De nombreux pivots dramatiques marquent cette bobine riche en petits rebondissements émotionnels malmenant le spectateur. J'en retiens deux. D'abord le tribunal donnant lieu à une entrée bouleversante de la jeune fille, loin des lieux protégés d'aujourd'hui où la vérité prime ici sur le tact comme avec les enfants. Et enfin le dernier lieu d'action, triste et logique à la fois. L'intensité de ce moment ultime est amplifiée par un son de carillon qui rappelle un cadeau offert, signe de l'amour paternel, mais plus largement, du bonheur d'être dans son chez-soi, dorloté comme si ça allait durer pour toujours.
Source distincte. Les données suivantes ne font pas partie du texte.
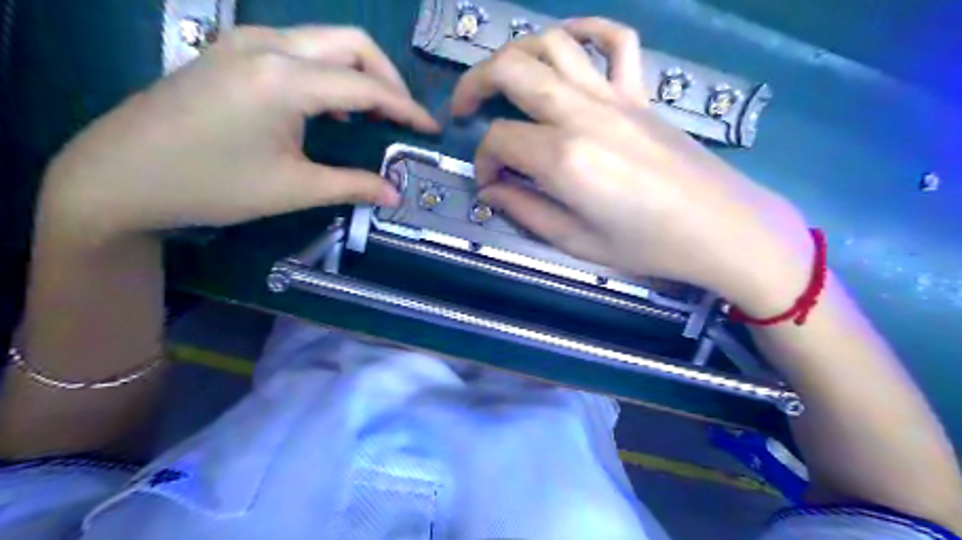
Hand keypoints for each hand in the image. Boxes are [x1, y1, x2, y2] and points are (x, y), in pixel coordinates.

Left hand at [42, 25, 438, 240]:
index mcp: (284, 79)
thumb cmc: (211, 186)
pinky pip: (299, 48)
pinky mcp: (232, 50)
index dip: (406, 108)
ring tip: (376, 111)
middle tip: (403, 116)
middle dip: (388, 77)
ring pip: (325, 40)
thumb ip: (352, 185)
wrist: (120, 176)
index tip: (431, 129)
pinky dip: (330, 70)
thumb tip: (396, 196)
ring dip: (359, 70)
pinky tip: (332, 102)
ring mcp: (245, 42)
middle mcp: (268, 45)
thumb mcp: (292, 189)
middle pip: (351, 42)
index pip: (366, 85)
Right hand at [455, 16, 813, 311]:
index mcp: (564, 158)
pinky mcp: (640, 92)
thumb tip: (491, 190)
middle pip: (512, 70)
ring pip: (553, 43)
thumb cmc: (647, 246)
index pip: (499, 139)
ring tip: (503, 79)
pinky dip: (586, 30)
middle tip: (464, 110)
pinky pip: (615, 40)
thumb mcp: (576, 242)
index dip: (483, 159)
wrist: (719, 229)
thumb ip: (525, 211)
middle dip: (474, 85)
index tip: (490, 183)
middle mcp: (583, 114)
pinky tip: (567, 44)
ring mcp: (614, 96)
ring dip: (516, 53)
Le fil directeur du film est donc de malmener l'habitude et la quiétude d'être aimé, et faire le saut violent à l'âge adulte, stade où enfin ces enfants abandonnés de leurs parents pourront enfin vivre, mais déjà brisés, désenchantés par la situation qu'ils ont vécu, ce qui nous conduit à un choc émotif et une fatalité pressentie qui n'ont pour moi d'égal que Les jeux interdits, autre drame de l'enfance. Un film sans gros bémols, mais qui n'a évidemment pas l'ambition des meilleurs films de Fleischer, quoique touchant par sa dimension délicate et personnelle.
Bref, sans être un chef-d'oeuvre, voici un drame rondement mené sur le divorce via les yeux d'une jeune fille, et les nouvelles relations qui se nouent. A la fois bien rythmé, structuré, et bouleversant, interprété par une actrice-enfant très douée.